Available records:
⁂
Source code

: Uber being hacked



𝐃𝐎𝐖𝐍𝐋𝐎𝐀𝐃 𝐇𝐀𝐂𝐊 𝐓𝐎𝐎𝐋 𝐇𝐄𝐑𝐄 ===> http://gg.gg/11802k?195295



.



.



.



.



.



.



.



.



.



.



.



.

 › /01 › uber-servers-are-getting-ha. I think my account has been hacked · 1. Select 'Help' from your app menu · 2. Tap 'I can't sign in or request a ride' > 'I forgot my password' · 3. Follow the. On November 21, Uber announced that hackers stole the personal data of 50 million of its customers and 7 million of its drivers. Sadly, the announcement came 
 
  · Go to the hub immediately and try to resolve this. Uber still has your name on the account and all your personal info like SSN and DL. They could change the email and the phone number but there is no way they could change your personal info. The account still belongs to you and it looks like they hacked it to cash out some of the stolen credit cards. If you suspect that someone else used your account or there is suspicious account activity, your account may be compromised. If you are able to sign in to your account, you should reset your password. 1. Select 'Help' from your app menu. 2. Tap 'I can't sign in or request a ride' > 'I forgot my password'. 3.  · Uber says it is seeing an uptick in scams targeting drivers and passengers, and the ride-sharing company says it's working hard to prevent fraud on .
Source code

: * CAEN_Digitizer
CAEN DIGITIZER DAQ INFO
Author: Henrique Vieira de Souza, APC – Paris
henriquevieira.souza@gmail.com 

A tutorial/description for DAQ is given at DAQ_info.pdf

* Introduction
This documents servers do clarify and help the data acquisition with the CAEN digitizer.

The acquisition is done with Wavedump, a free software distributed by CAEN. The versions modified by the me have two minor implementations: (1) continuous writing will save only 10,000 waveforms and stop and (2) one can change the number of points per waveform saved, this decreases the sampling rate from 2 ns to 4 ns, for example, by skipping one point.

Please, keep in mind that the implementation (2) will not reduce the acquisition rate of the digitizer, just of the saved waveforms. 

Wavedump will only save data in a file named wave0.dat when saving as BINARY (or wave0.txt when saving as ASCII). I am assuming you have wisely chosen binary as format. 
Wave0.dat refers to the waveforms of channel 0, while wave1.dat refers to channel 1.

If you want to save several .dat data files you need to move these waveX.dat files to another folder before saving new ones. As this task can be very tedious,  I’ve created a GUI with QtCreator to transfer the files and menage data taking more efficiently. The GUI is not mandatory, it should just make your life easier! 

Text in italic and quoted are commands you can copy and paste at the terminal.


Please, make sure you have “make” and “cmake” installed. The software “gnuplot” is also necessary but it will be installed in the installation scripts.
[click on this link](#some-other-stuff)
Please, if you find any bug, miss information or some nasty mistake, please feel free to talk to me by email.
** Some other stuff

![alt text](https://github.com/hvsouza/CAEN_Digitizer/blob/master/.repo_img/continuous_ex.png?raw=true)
⁂
What to work on:
Copy every line of the listing containing the string "Wavedump".

Task output:
The acquisition is done with Wavedump, a free software distributed by CAEN. The versions modified by the me have two minor implementations: (1) continuous writing will save only 10,000 waveforms and stop and (2) one can change the number of points per waveform saved, this decreases the sampling rate from 2 ns to 4 ns, for example, by skipping one point.
Wavedump will only save data in a file named wave0.dat when saving as BINARY (or wave0.txt when saving as ASCII). I am assuming you have wisely chosen binary as format. 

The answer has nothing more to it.